Dr Rachel McCloy, a psychologist at the University of Reading, said:

"Rushing to change the guidelines on 'five-a-day' too quickly might have an adverse effect on trust in scientific advice. By increasing the recommendation to seven-a-day, or even 10-a-day, public health officials might succeed at pushing up average consumption, as motivated individuals seek to follow the most up-to-date health advice. But it could also demotivate those who already struggle to get to five-a-day, by making the target even further out of reach. These are the people who are likely to benefit most from an improvement in diet, and so cannot be forgotten in efforts to improve public health.

"Advice on healthy lifestyles might work on paper, but human behaviour is more complex than that. You can't just pull a lever and expect to change people's behaviour overnight. If we really want to encourage people to eat more fruit and vegetables, we need to find ways to make the healthy choices easier to make."

Dr Gunter Kuhnle, a food scientist at the University of Reading, said:

"This is an excellent study. It is one of the first pieces of research to clearly show that eating fruit and vegetables lowers the risk of cancer among the British public. Previously the evidence for this was far more ambiguous - this is a game-changing advance in food science. It also reinforces the well-understood benefits of eating fruit and veg on lowering risks of cardiovascular disease. The fact that the research is based on a representative sample of the UK population makes this even more relevant to British consumers.

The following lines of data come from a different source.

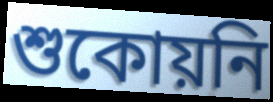
শুকোয়নি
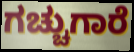
ಗಚ್ಚುಗಾರೆ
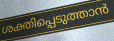
ശക്തിപ്പെടുത്താൻ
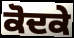
ਕੋਦਕੇ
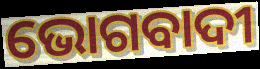
ଭୋଗବାଦୀ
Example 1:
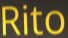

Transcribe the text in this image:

Rito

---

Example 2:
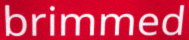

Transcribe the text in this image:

brimmed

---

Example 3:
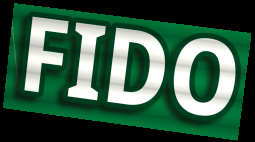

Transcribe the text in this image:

FIDO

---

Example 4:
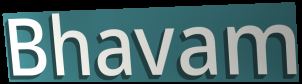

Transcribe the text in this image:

Bhavam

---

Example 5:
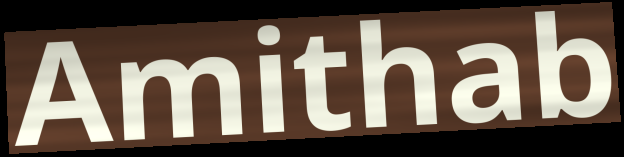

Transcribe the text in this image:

Amithab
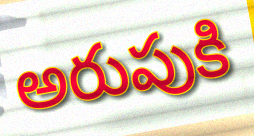
అరుపుకి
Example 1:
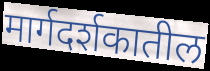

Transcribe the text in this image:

मार्गदर्शकातील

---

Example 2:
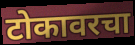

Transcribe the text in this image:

टोकावरचा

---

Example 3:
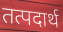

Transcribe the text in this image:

तत्पदार्थ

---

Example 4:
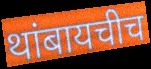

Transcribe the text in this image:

थांबायचीच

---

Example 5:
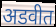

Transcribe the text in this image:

अडवीत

"The question about tinned or frozen fruit is due to problems with the method. The researchers were not able to distinguish between the two in their survey, making it impossible to make a distinction in later analysis. It's possible that eating tinned fruits are an indicator of high sugar intake, but it might also be a marker of poverty or lower socio-economic class - as there is no data, it's simply not possible to speculate.

"Currently, most British people don't even eat five portions of fruit and vegetables a day - the average is two portions of fruit and 1.5 portions of vegetables - so any efforts that will encourage people to eat more are welcome. But we should be very careful in how these messages are communicated."